I’m not naive, though. I know that most people who will buy the drink won’t demand a refund if upon returning home they still kick the dog. But it feels weird to have my culture commercialized, packaged, and marketed. I wouldn’t say its particularly racist because this is what is done in America all the time (e.g., “Home-made” gravy that is sold in jars). But it is troubling nonetheless.
The most troubling of all is the marketization of the Christian population in America. Music, books, clothing, television shows, and now even big screen films are crafted to target this lucrative multi-billion dollar Christian market. And somehow, along the way, we bought into the marketization and have subjected ourselves to its homogenizing forces. As marketers try to sell to our lowest common denominator, we absorb these things into our identity. Morever, patronage and purchases become identified with Christian fidelity (“Oh, you didn’t want Chronicles of Narnia…You don’t listen like Third Day…why not?”).
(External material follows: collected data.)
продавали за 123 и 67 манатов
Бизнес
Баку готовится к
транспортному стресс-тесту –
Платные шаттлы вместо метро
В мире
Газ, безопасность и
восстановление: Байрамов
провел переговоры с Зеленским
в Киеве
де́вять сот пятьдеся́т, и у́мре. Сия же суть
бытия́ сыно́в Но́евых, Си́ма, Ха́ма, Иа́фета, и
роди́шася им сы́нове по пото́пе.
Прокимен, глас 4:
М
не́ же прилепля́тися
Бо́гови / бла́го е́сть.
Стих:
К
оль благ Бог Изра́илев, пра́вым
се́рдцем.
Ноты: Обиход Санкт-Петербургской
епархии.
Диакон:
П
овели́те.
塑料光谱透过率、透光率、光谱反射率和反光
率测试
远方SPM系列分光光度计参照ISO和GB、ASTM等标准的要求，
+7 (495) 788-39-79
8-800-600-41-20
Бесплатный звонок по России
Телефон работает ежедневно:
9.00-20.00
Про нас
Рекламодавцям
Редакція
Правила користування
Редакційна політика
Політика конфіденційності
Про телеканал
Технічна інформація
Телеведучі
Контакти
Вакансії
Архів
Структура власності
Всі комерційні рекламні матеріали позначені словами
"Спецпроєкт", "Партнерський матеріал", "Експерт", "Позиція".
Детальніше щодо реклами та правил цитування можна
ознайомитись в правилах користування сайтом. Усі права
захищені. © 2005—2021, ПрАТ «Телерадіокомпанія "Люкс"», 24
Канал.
The reason why I am most troubled by this is that once we have been “figured out” by commercial interests; once we have absorbed a certain consumerism into the mass of Christian practices–then I believe we have lost our saltiness and compromised our other-worldly light. If we can be simply catered to by retailers (or political parties), then we become just another market segment, another self-interest group. If we continue spending more money on ourselves in order to bolster a (false) Christian identity, then we lose our relevance to the world and more importantly, our grounding in Christ.
I don’t believe that we need to dismantle our entire economic market. Worse, I’m probably just blogging like a whiny little brat who only knows what he doesn’t like but has no idea how to fix it. But I know that the current commercial reality is waging war on our souls–and we seem to think it is a massage.